In the minority at the Luxembourg Palace, the socialist, environmentalist and communist senators also look grim. Those who hoped for a compromise with the centrists on professions in tension saw their main chance of victory disappear. Seated at the Senate refreshment bar, Mélanie Vogel is the illustration of this. Prostrate in her chair, hands on her head, the elected environmentalist does not hide her dismay. “It’s a bit like hell…” she says, disappointed.

“I have the impression that LR won even more than they initially hoped for. This text has concentrated so many political issues which go well beyond the question of regularizations that the possibility of doing serious in-depth work no longer exists. And to argue: “LR is at stake for its survival, Gérald Darmanin for its ministry, Élisabeth Borne for its ability to pass texts and Gérard Larcher for its ability to hold its majority.” An opinion not contradicted by the boss of the PS group, Patrick Kanner. “The centrists have held no dam. They gave up to the right. We are witnessing a “Darmanization” of the text and a recomposition of the right on its hardest fundamentals,” he scathes.

The bill, which therefore has a good chance of being adopted next Tuesday during the formal vote, should be examined in the Assembly from December 11. And the passageways seem much more difficult at the Palais Bourbon. Since the agreement between LR and the centrists, and even more since the vote to abolish the AME, certain Macronists are already starting to make themselves heard. In an interview with Le Figaro, the president of the law committee, Sacha Houlié, talks about an “incomprehensible” decision by the Senate on the AME. Horizons MP Frédéric Valletoux attacks him: “The AME is a red rag that a part of LR and the RN are waving.

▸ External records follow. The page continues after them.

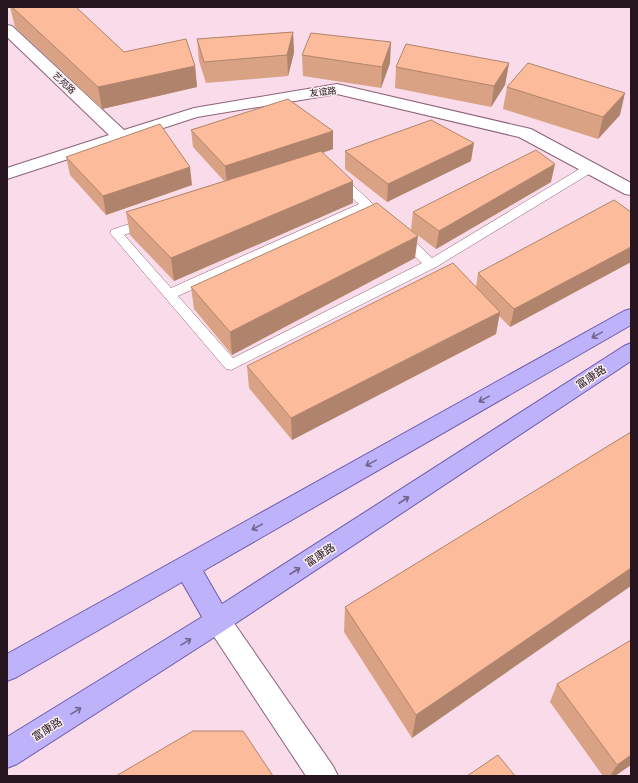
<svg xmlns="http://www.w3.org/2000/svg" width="638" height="783" font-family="'PT Sans','Noto Sans SC',sans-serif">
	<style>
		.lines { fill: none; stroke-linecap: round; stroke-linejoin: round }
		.lane-casing { stroke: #8d6278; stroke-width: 1 }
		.street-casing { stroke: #8d6278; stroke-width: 2 }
		.primary-casing { stroke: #6d5bac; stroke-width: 2 }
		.lane { fill: #fff; fill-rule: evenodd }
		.street { fill: #fff; fill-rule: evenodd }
		.primary { fill: #beb3fb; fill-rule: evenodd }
		.wall { fill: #d9a285 }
		.shaded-wall { fill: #b0846c }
		.building { fill: #fcbc9b; stroke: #b0846c }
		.oneway { stroke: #72648c }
		.labels { text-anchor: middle; stroke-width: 3; stroke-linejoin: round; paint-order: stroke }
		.far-street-label { font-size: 9px; fill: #26151e; stroke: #f9eff3 }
		.street-label { font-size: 11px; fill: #26151e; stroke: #f9eff3 }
	</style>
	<rect width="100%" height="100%" fill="#f9dbe9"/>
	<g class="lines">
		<defs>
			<path id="lane" d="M590 164 594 165 596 168 594 171 436 267 231 370 226 369 110 233 111 230 144 219H152L154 222 152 225 124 235 171 288 359 204 335 182 333 179 335 176H343L388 218 390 221 388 224H380L365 210 178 296 233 358 422 263 397 240 396 237 397 234 402 233 407 234 432 258 586 165Z"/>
			<path id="street" d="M7 25 12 26 124 130 194 108 337 84 531 129 631 183V195L625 194 519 137 337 94 197 117 7 179V168L109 135 7 37Z
				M218 609 227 613 333 766 338 776H306L209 629 205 621 209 613Z"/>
			<path id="primary" d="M631 309V325L203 571 222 604 624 346 631 343V361L227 629 17 764 7 768V737L202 617 182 582 17 677 7 681V654L624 311Z"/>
		</defs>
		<!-- lane casing -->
		<use href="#lane" class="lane-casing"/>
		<!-- street casing -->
		<use href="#street" class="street-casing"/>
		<!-- primary casing -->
		<use href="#primary" class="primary-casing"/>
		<!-- lane -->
		<use href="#lane" class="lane"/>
		<!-- street -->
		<use href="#street" class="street"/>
		<!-- primary -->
		<use href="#primary" class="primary"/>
	</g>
	<!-- wall -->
	<path class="wall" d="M10 7H76L124 52 195 66 197 87 102 109 15 27Z
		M293 32 294 53 288 76 206 83 199 61 197 39Z
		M302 55 390 63 381 88 303 76Z
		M509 63 505 85 491 107 395 88 396 67Z
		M507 87 620 115 598 139 503 109Z
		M191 130 333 131V149L323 153 353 203 174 281 130 235 126 212 224 181 193 147Z
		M345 151 471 161 387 202 345 169Z
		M66 157 192 185 106 215 70 175Z
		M551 182 436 249 411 230 413 212Z
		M631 212V262L510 327 499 316 496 334 292 440 249 388 247 366 476 287 478 273Z
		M415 258 232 355 194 309 191 287Z
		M631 432 412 738 344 632 345 607Z
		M631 640 615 776H603L550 702 557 684Z"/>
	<!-- shaded-wall -->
	<path class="shaded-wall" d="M293 32 294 53 288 76 287 55Z
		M391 42 390 63 381 88 382 67Z
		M509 63 505 85 491 107 494 86Z
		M195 66 197 87 102 109 98 87Z
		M625 93 620 115 598 139 603 117Z
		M333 131V149L227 184 225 166Z
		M474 143 471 161 387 202 388 184Z
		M555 164 551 182 436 249 439 231Z
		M190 167 192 185 106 215 103 196Z
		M353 181V203L174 281 171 258Z
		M418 236 415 258 232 355 230 332Z
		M631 247V262L510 327 514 309Z
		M500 312 496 334 292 440 291 418Z
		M631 568V586L412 738 416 715Z
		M631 755V765L615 776H610L617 765Z"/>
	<!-- building -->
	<path class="building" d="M12 7H76L124 52 186 39 195 66 98 87Z
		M293 32 287 55 204 62 197 39Z
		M311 33 391 42 382 67 302 55Z
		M406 44 509 63 494 86 396 67Z
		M528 63 625 93 603 117 507 87Z
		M288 99 333 131 225 166 191 130Z
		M431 120 474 143 388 184 345 151Z
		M160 124 190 167 103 196 66 157Z
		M536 150 555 164 439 231 413 212Z
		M321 151 353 181 171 258 126 212Z
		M614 200 631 212V247L514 309 478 273Z
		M377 203 418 236 230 332 191 287Z
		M453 263 500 312 291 418 247 366Z
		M631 432V568L416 715 345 607Z
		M631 640V755L617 765 557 684Z
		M193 731H243L273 776H116Z
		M498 755 515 776H467Z"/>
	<!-- one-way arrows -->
	<defs><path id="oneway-shaft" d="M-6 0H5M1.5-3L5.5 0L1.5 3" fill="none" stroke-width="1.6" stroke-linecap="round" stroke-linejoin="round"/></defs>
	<g class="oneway">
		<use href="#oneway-shaft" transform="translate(597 335) rotate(151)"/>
		<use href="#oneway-shaft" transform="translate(484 399) rotate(151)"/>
		<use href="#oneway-shaft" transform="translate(371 463) rotate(151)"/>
		<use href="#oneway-shaft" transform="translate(404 500) rotate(-33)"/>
		<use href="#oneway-shaft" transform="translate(257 527) rotate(151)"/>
		<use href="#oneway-shaft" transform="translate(295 571) rotate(-33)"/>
		<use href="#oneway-shaft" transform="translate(186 642) rotate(-32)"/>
		<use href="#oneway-shaft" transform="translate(76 711) rotate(-32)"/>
	</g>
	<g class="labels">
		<!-- far-street labels -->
		<g class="far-street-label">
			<text transform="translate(64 83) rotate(43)" y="3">艺苑路</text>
			<text transform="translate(323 92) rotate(-7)" y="3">友谊路</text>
		</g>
		<!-- street labels -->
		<g class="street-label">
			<text transform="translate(591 377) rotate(-33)" y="4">富康路</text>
			<text transform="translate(320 555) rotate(-33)" y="4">富康路</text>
			<text transform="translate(47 729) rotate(-32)" y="4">富康路</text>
		</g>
	</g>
	<!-- border -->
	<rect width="638" height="783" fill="none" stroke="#26151e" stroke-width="16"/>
</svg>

But this is nonsense in terms of public health!”

The boss of the LR senators, Bruno Retailleau, sent a letter to the deputies on Wednesday. “I affirm that the text which will be voted on in the Senate is right-wing. (…) I am perfectly aware that for you, the battle will be difficult and delicate. (…) You can count on all my support (…) and I am at your disposal to discuss if you wish,” he wrote to them. Way of trying to avoid the divisions that the right experienced at the Palais Bourbon last March, during the pension reform. While the senatorial majority was once again almost perfectly aligned.